» DATA SECTION:
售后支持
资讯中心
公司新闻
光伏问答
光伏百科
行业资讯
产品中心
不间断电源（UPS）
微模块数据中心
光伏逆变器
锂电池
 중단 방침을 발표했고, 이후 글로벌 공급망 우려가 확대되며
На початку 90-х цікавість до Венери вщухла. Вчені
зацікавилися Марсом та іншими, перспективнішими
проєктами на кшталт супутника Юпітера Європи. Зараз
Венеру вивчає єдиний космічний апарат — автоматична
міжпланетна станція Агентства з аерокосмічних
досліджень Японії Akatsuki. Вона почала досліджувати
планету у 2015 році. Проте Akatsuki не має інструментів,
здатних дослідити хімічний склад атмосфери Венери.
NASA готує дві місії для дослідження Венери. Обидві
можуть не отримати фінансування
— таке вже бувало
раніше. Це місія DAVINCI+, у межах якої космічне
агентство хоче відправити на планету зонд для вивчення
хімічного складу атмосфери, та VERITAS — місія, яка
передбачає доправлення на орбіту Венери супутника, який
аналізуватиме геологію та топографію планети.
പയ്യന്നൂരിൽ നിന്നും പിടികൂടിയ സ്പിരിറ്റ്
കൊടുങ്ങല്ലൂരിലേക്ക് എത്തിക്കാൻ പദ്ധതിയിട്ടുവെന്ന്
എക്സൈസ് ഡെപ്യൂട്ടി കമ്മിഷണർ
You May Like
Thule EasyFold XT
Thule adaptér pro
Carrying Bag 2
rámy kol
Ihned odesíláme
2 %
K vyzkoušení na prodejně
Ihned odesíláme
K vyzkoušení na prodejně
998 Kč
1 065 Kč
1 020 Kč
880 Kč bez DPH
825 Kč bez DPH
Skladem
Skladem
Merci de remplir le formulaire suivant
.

» TASK ITEM: Output all of the data again, exactly.

» RESULT FOR THIS TASK:
售后支持
资讯中心
公司新闻
光伏问答
光伏百科
行业资讯
产品中心
不间断电源（UPS）
微模块数据中心
光伏逆变器
锂电池
 중단 방침을 발표했고, 이후 글로벌 공급망 우려가 확대되며
На початку 90-х цікавість до Венери вщухла. Вчені
зацікавилися Марсом та іншими, перспективнішими
проєктами на кшталт супутника Юпітера Європи. Зараз
Венеру вивчає єдиний космічний апарат — автоматична
міжпланетна станція Агентства з аерокосмічних
досліджень Японії Akatsuki. Вона почала досліджувати
планету у 2015 році. Проте Akatsuki не має інструментів,
здатних дослідити хімічний склад атмосфери Венери.
NASA готує дві місії для дослідження Венери. Обидві
можуть не отримати фінансування
— таке вже бувало
раніше. Це місія DAVINCI+, у межах якої космічне
агентство хоче відправити на планету зонд для вивчення
хімічного складу атмосфери, та VERITAS — місія, яка
передбачає доправлення на орбіту Венери супутника, який
аналізуватиме геологію та топографію планети.
പയ്യന്നൂരിൽ നിന്നും പിടികൂടിയ സ്പിരിറ്റ്
കൊടുങ്ങല്ലൂരിലേക്ക് എത്തിക്കാൻ പദ്ധതിയിട്ടുവെന്ന്
എക്സൈസ് ഡെപ്യൂട്ടി കമ്മിഷണർ
You May Like
Thule EasyFold XT
Thule adaptér pro
Carrying Bag 2
rámy kol
Ihned odesíláme
2 %
K vyzkoušení na prodejně
Ihned odesíláme
K vyzkoušení na prodejně
998 Kč
1 065 Kč
1 020 Kč
880 Kč bez DPH
825 Kč bez DPH
Skladem
Skladem
Merci de remplir le formulaire suivant
.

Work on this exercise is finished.